Member of the Minneapolis City Council from the 13th ward
- Incumbent
- Assumed office January 2014
- Preceded by: Betsy Hodges

Personal details
- Born: 1976 (age 49–50) Minnesota
- Party: Minnesota Democratic–Farmer–Labor Party
- Children: 2
- Alma mater: University of Notre Dame (BS) University of Minnesota (MBA)

= Linea Palmisano =

American businesswoman, executive, and politician

Linea Palmisano is an American businesswoman, non-profit executive, and politician serving as a member of the Minneapolis City Council for the 13th ward.

==Education==
Palmisano earned a Bachelor of Science degree from the University of Notre Dame and a Master of Business Administration from the University of Minnesota, where she specialized in strategy and entrepreneurship.

==Career==
Palmisano has worked as the board chair of the Linden Hills Neighborhood Council and founder of the NAVIGATE immigrant college access program. She has worked as a track coach at Southwest High School. She also served as an intermediary between neighborhood association and the office of Mayor Betsy Hodges. Palmisano was elected to the Minneapolis City Council in November 2013 and took office on January 2, 2014, succeeding Hodges. While city council seats are officially nonpartisan, Palmisano is affiliated with the Minnesota Democratic–Farmer–Labor Party.

After the murder of George Floyd and resulting protests, Palmisano was one of three council members who did not sign a formal pledge to defund the police department. In a letter, Palmisano announced her support for a human rights lawsuit against the Minneapolis Police Department and advocated for "transformative change" of the department and its practices.

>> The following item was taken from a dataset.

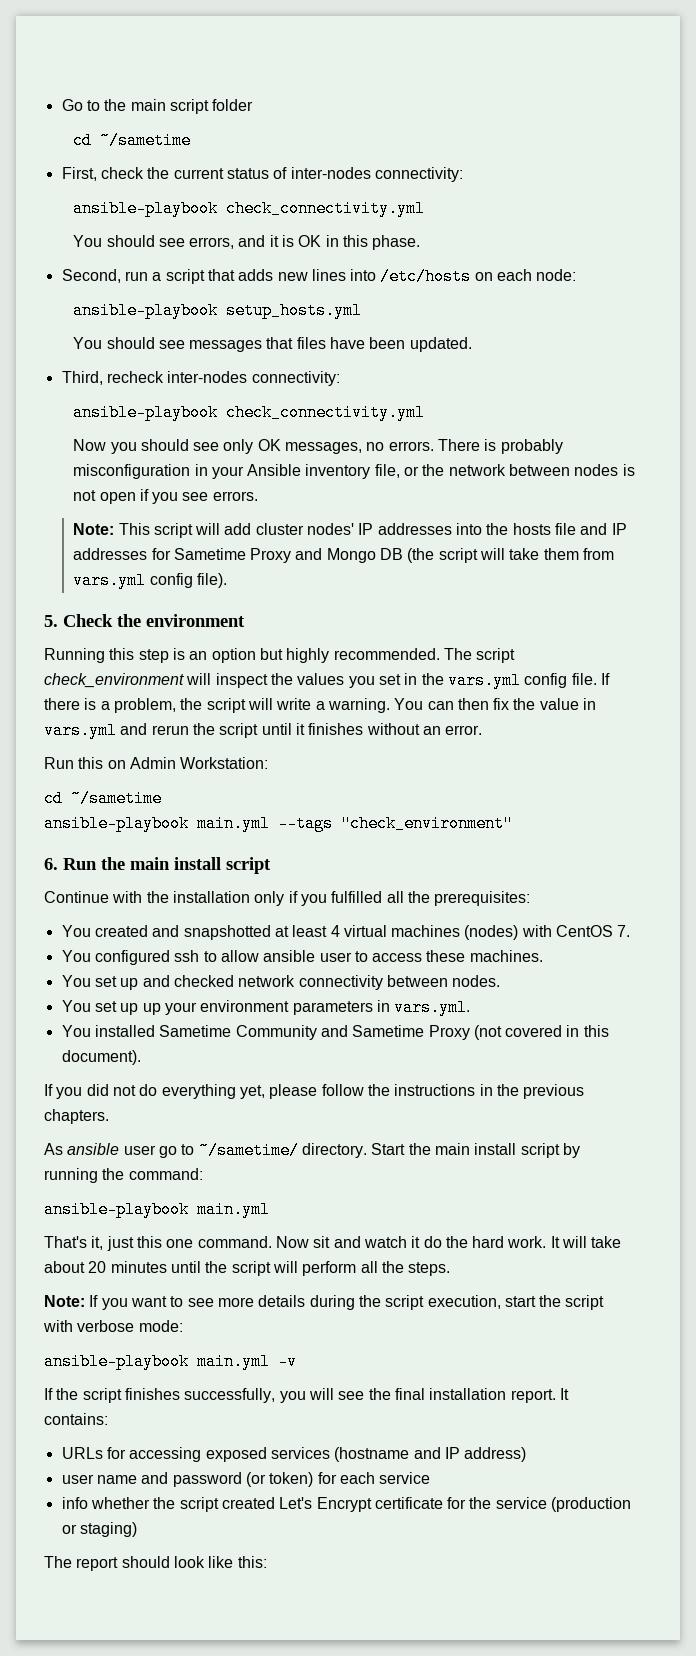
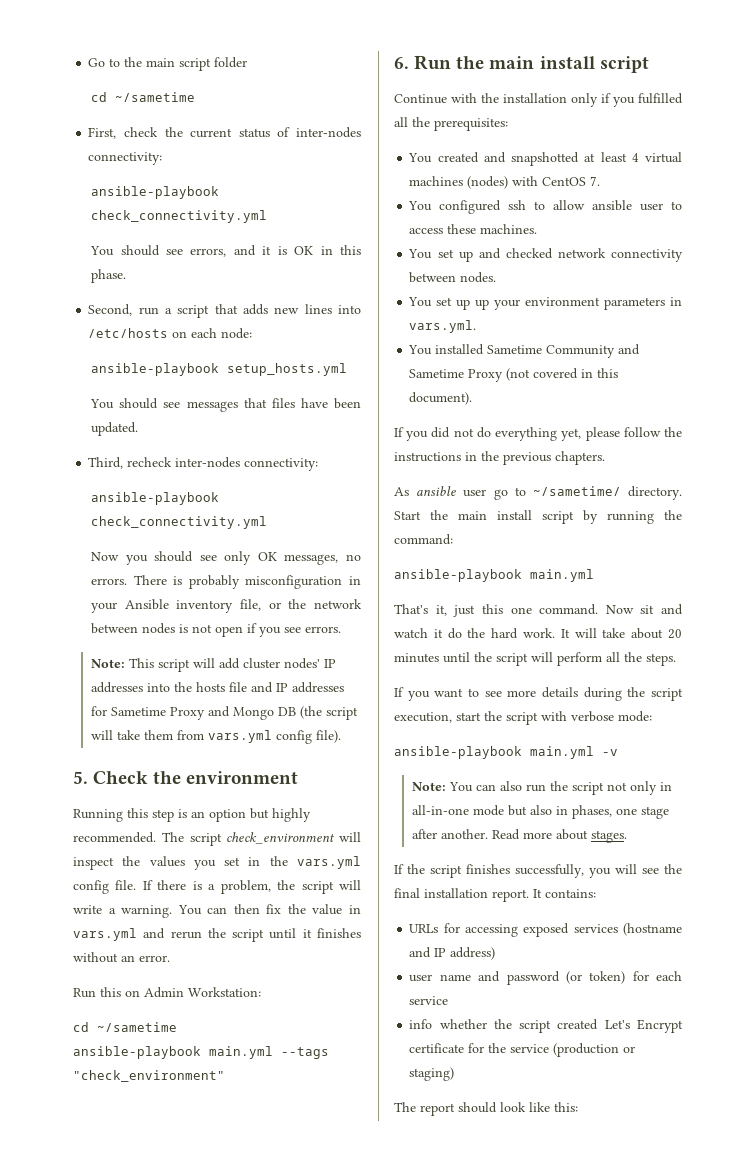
[44,1295,85,1307] Note: -> (676, 659) none
(297, 1361) none -> [412,781,673,795] [412,805,670,819] [412,829,628,843] // Note: You can also run the script not only in all-in-one mode but also in phases, one stage after another. Read more about stages.

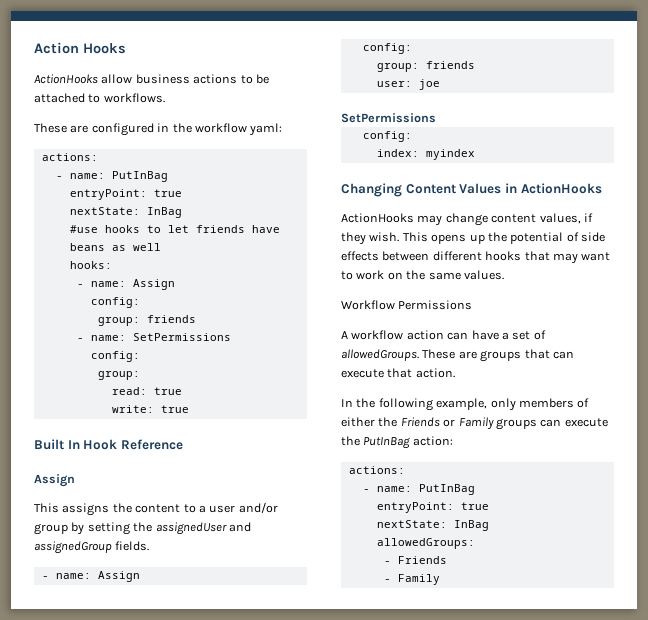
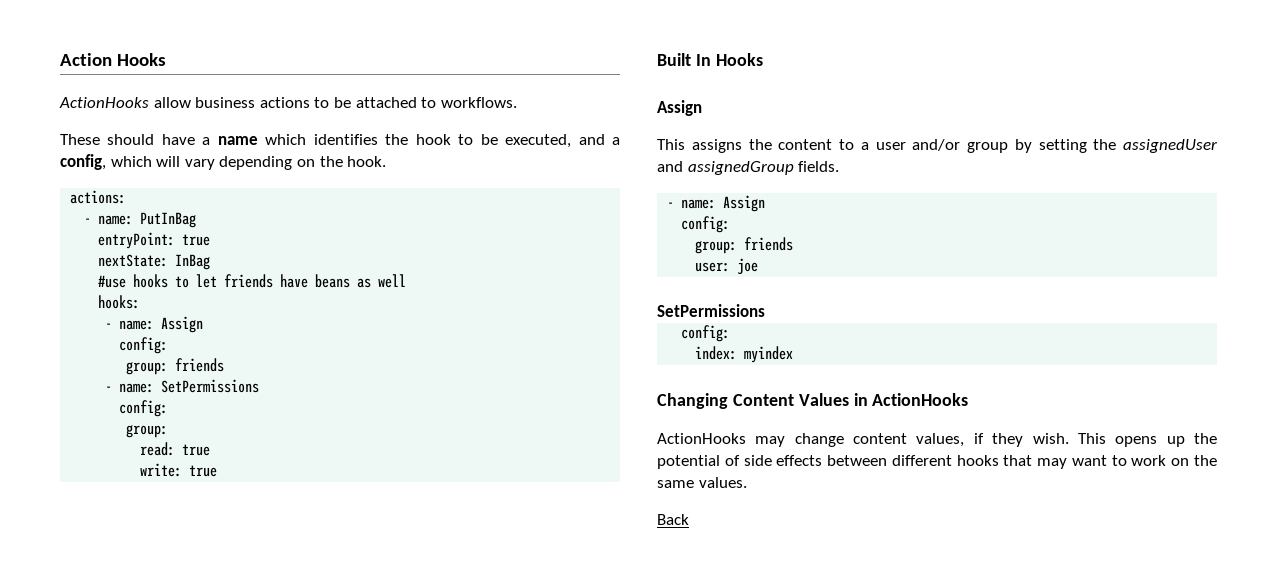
[70,123,283,136] are configured in the workflow yaml: -> [107,134,620,148] [60,154,387,170] should have a name which identifies the hook to be executed, and a config, which will vary depending on the hook.
[83,439,183,450] Hook Reference -> [715,53,763,66] Hooks
[341,300,473,310] [341,330,546,340] [341,349,574,362] [341,368,455,378] [341,398,590,411] [341,417,608,430] [341,436,453,449] [348,466,405,474] [362,484,475,495] [376,502,489,513] [376,520,489,531] [376,538,475,549] [383,556,447,564] [383,574,440,585] Workflow Permissions // A workflow action can have a set of allowedGroups. These are groups that can execute that action. // In the following example, only members of either the Friends or Family groups can execute the PutInBag action: // actions: // - name: PutInBag // entryPoint: true // nextState: InBag // allowedGroups: // - Friends // - Family -> [657,514,689,525] Back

On January 10, 2022, Palmisano was elected as Vice-President of the Minneapolis City Council in an 8-5 vote. She served in the role until January 2024. She is the sitting vice-chair of the Administration & Enterprise Oversight Committee and a member of the Public Health & Safety Committee.

==Personal life==
Palmisano lives with her husband and two sons in Linden Hills, Minneapolis.